• What you will do
If a line of the records contains the string "Example", copy it out.
•••••
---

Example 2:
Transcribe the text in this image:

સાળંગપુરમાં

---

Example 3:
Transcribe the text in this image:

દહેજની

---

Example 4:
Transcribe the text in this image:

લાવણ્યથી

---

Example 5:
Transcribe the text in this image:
•••••
• Problem solution
Example 2:
Example 3:
Example 4:
Example 5:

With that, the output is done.